> _Kumpulan Tugas_:
(a) Tentukan apakah pernyataan (i), (ii), dan (iii) berikut sesuai dengan teks tentang nafsu di bawah. Jawab masing-masing dengan ya atau tidak, disertai kutipan persis dari teks yang menjadi penentunya.
(i) Menurut teks, semua nafsu harus diperangi.
(ii) Teks menyebut dua unsur penting dalam pengertian nafsu.
(iii) Kikir dan sombong disebut sebagai perilaku jelek yang akan terjadi bila kecenderungan nafsu amarah dan lawwamah dituruti.
(b) Lanjutkan teks tentang nafsu di bawah, dimulai sesudah kalimat terakhirnya.

> _Teks Sumber_:
*-*-*
Nafsu: Dua Dilawan Lima Diberdayakan
Istilah nafsu sudah lama kita kenal, tetapi pemahamannya sering samar-samar. Saking penting —tapi juga binalnya nafsu jika tidak dikendalikan– maka beramai-ramai orang mengungkap berperang melawan nafsu. Namun, di balik memerangi suatu nafsu, ada suatu nafsu lain yang tidak layak diperangi, karena jika nafsu yang ini sudah dijinakkan (dalam arti dicarikan solusinya) maka nafsu ini sudah jinak, sehingga berganti menjadi nafsu yang mesti ada (potensial) dan tinggal memelihara dengan benar karena ia telah mengantar kita misalnya dapat musyahadah dengan Allah.
Kalau begitu tidak semua nafsu mesti diperangi. Ada dua nafsu mesti dilawan jeleknya, sedang yang lain cukup dikendalikan secara intensif dan terus didorong kecenderungan baiknya agar membawa seseorang berprestasi secara optimal.
Nafsu dan Asal Usul Nafsu
Kalau ditelusuri dari realitas perjalanan dalam kehidupan diri seseorang ketika sudah menyatu dalam diri, maka nafsu sering diartikan sebagai: energi penggerak alamiah pada manusia yang mendorong ke arah pemenuhan kebutuhan hidupnya.
Dari pengertian ini maka ada dua unsur penting dari pengertian nafsu yaitu:
(1) energi penggerak alamiah manusia, dan
(2) mendorong ke arah pemenuhan kebutuhan hidup manusia.
Sebagai energi penggerak alamiah manusia, tentu nafsu itu penting. Terutama, nafsu yang sudah bukan lagi dalam kelas nafsu amarah dan nafsu lawwamah. Karena kalau dua nafsu ini dituruti kecenderungannya, maka perilaku jelek seperti kikir, dengki, bodoh, sombong, pemarah, menuruti kemauan senang walau merugikan orang lain — akan terus terjadi di masyarakat. Juga penipuan, suka mengadu domba, dan kebohongan, akan terus merajalela.
Begitu pula unsur mendorong ke arah pemenuhan kebutuhan hidup, sebagai unsur yang kedua nafsu, jelas juga penting. Namun, unsur ini pun mesti diperjelas, bukan diperuntukan pada unsur yang timbul dari nafsu amarah dan lawwamah.
*-*-*
> _Isi Data_:
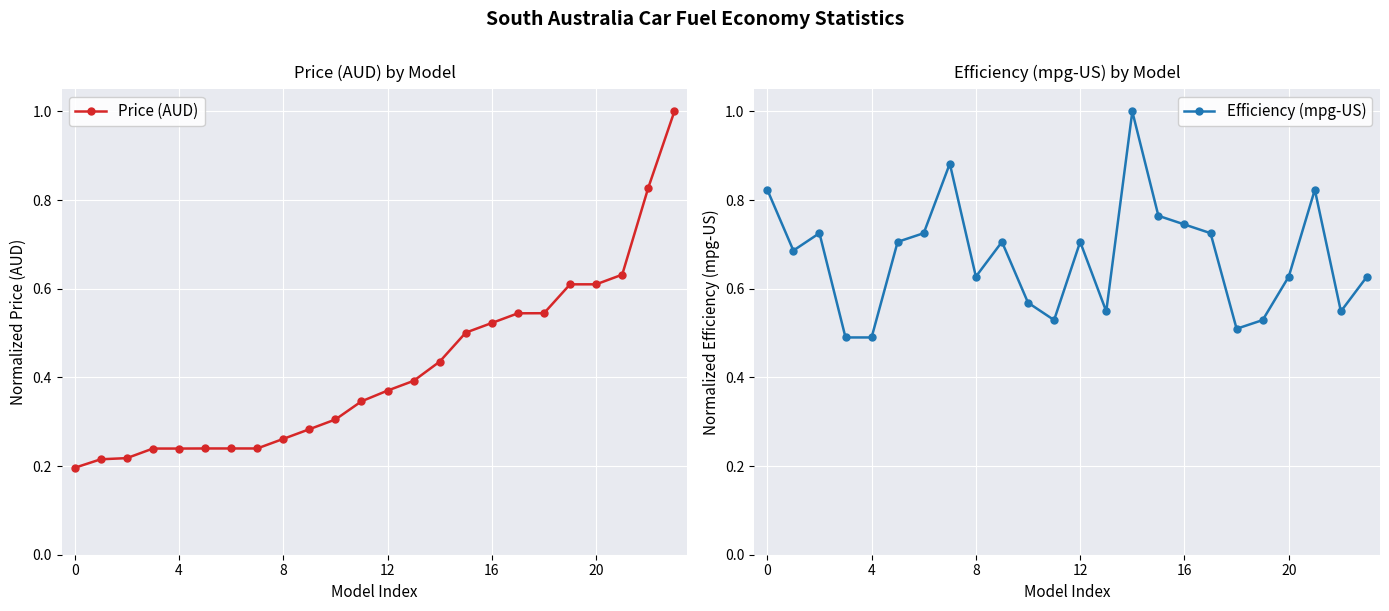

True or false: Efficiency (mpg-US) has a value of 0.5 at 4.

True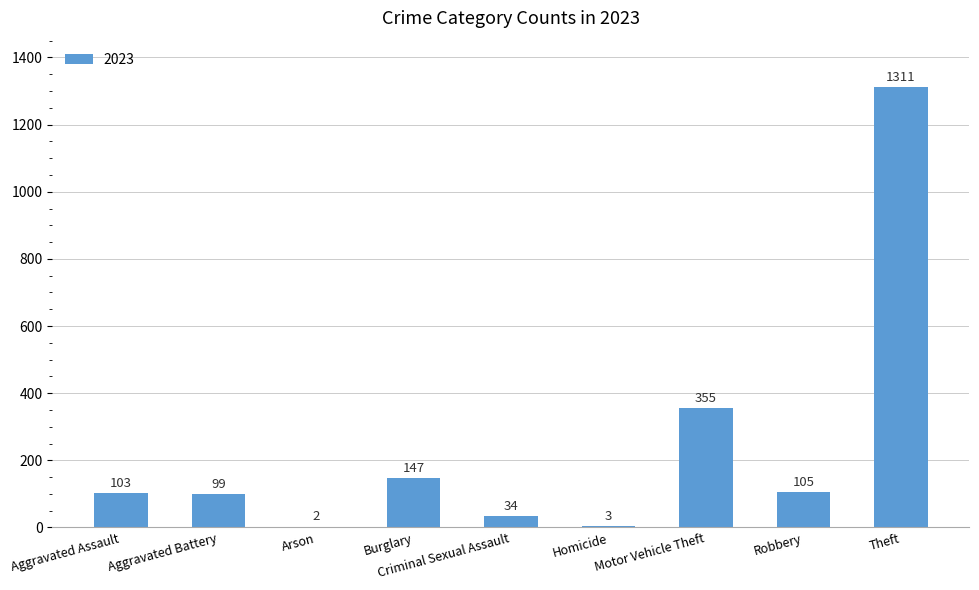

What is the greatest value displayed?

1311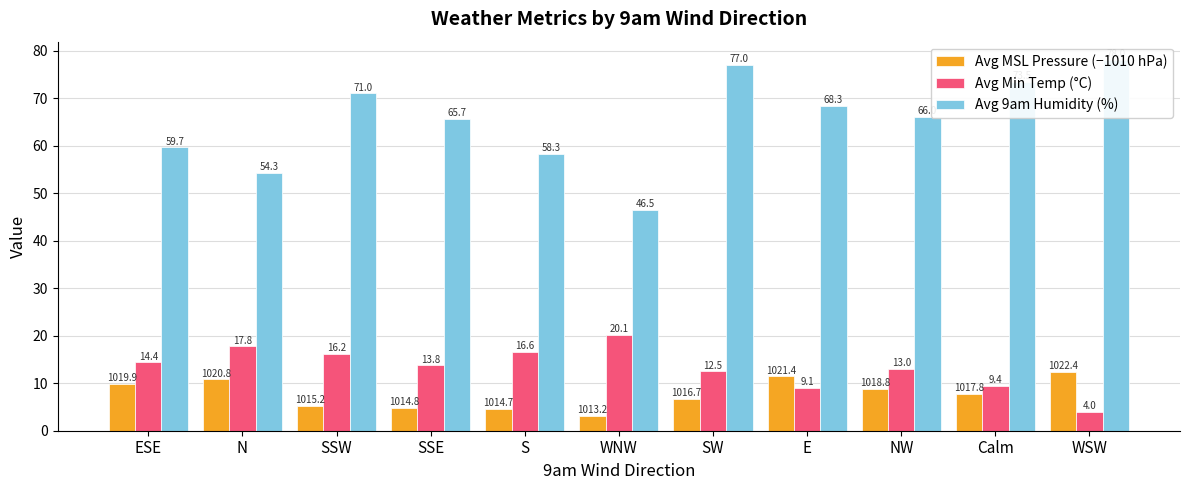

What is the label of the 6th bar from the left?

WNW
*-*-*
> _Tugas Terjawab_:
(a)
(i) Tidak: "Kalau begitu tidak semua nafsu mesti diperangi."
(ii) Ya: "Dari pengertian ini maka ada dua unsur penting dari pengertian nafsu"
(iii) Ya: "Karena kalau dua nafsu ini dituruti kecenderungannya, maka perilaku jelek seperti kikir, dengki, bodoh, sombong, pemarah"

(b)
Jelasnya, unsur nafsu amarah dan nafsu lawwamah mesti dikecualikan dari nafsu baik. Dan nafsu inilah yang harus diperangi atau dilawan kecenderungan bergejolaknya di dalam kehidupan ini. Mengapa tidak semua nafsu harus diperangi?
Dilihat dari asal usulnyalah, yang menjadikan kita tahu dimana sebenarnya letak penting nafsu. Ternyata nafsu dilihat dari asalnya, ia tidak langsung bersatu dengan badan. Karena, nafsu diciptakan jauh sebelum penciptaan manusia pertama yang berjasad.
Dari asal usulnya, nafsu yang juga berarti jisim (bentuk yang halus) dicipta oleh Allah Swt 2.000 tahun sebelum Allah menciptakan manusia berjasad. Nafsu tersebut, sebelum berhubungan atau menyatu dengan jasad adalah bernama rukh (ar-Ruuh). Namun, ketika ia berhubungan atau bertemu dengan jasad maka ia diberi nama nafsu (al-Hawa/al-Nafs). Maka kalau begitu asal usul nafsu (terutama ketika masih dengan nama rukh) adalah baik, sebab menurut beberapa riwayat nafsu (atau rukh ketika masih berpisah dengan badan dulu), senantiasa mendekat penciptanya atau selalu mengambil faedah dan selalu berperilaku yang bermanfaat saja tidak melanggarnya.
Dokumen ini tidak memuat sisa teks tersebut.